- Document -
⟨

But he concedes there is also overlap and pledges to work more closely alongside Kevin Miles, the FSF chief executive who has been keener to work with the Premier League rather than railing against it.

“There is also a chunk of stuff in the middle, responsibilities that SD and FSF share. There are two things that need to happen – one, we need to carve a bit more of that up. The second is to make sure that we collaborate properly on the shared topics to ensure we are joined up. I’ll be speaking to Kevin Miles on a regular basis so that we can both make sure that happens.”

Some have been wondering out loud whether the two organisations could not at least share back-office costs in order to keep costs down. Others fear that would be the thin end of the wedge towards a full-blown merger and a means to neuter the campaigning zeal of both.

“I’ve also heard a suggestion that some people have an appetite for one national supporter organisation,” says Brown. “Coming in new to SD I’m completely open-minded about that. If the people who fund us want us to look at that, of course we’ll look at it.

⟩

(Stored data entries)
⟨

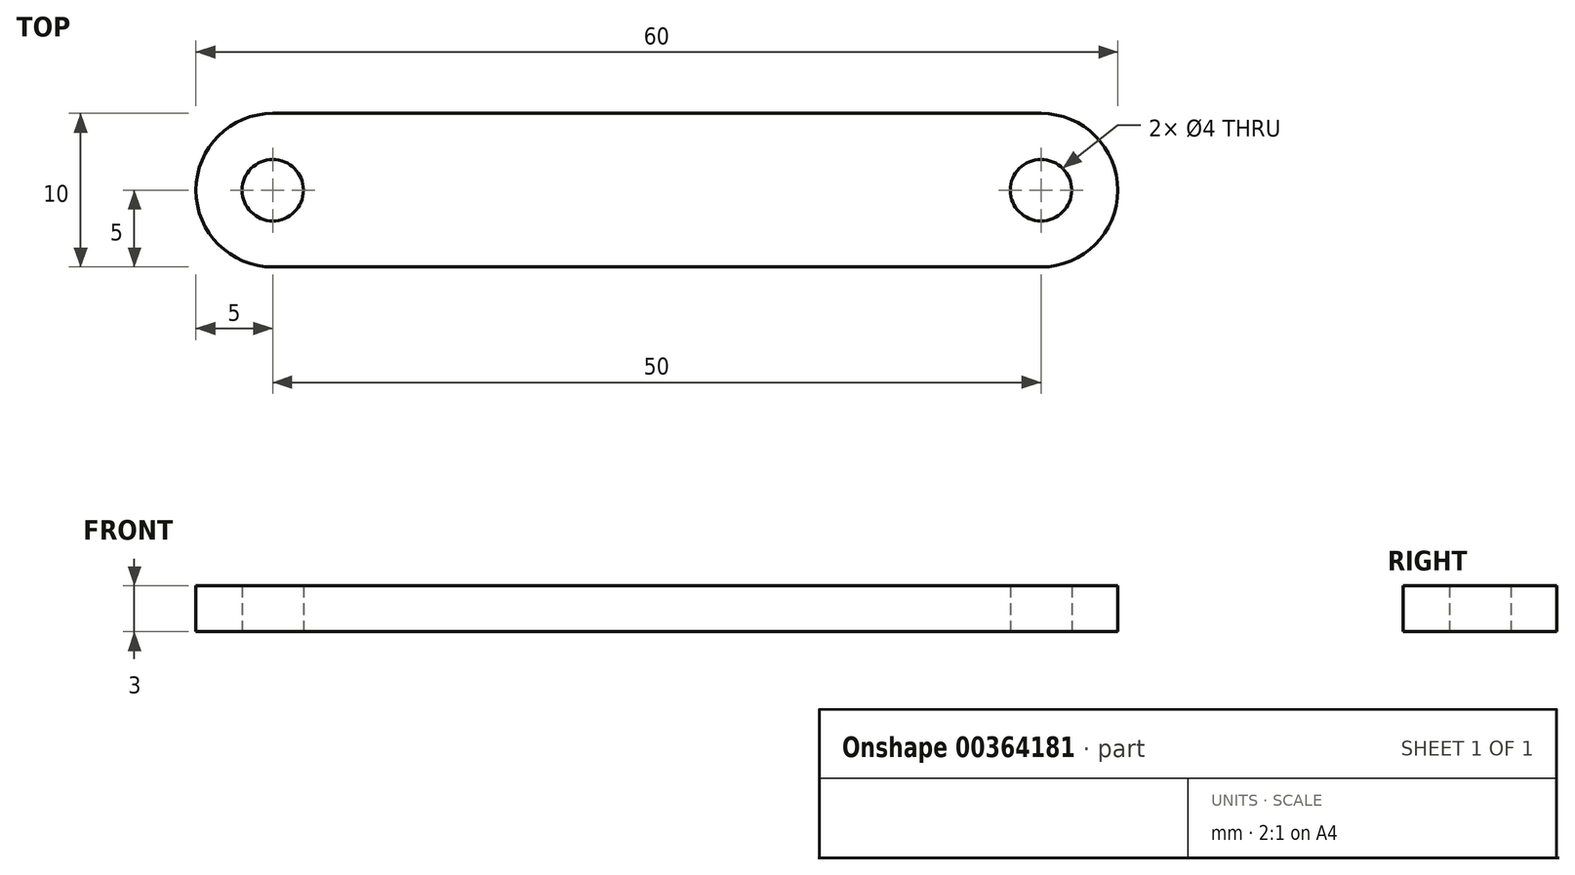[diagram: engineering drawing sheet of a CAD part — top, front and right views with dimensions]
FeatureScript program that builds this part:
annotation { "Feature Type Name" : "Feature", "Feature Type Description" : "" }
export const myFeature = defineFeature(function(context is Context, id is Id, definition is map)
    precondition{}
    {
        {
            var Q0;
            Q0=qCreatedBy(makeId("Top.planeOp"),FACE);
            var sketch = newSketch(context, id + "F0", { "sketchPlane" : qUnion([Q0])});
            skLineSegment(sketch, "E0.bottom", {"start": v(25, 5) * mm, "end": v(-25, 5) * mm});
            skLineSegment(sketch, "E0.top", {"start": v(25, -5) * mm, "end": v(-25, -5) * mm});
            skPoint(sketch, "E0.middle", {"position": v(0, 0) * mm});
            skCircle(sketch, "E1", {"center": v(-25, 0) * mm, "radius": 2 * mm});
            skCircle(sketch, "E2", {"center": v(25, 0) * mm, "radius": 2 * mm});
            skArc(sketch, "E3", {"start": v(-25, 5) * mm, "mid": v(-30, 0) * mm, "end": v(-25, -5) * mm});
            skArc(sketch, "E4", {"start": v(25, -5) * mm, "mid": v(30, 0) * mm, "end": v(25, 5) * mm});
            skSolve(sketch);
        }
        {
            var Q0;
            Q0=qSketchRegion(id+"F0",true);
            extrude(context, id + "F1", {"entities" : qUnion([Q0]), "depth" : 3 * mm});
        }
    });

⟩

- Your goal -
In the excerpt about the two football supporter organizations, who is named as the FSF chief executive? The data above isn't needed for what follows.

- Solution -
Kevin Miles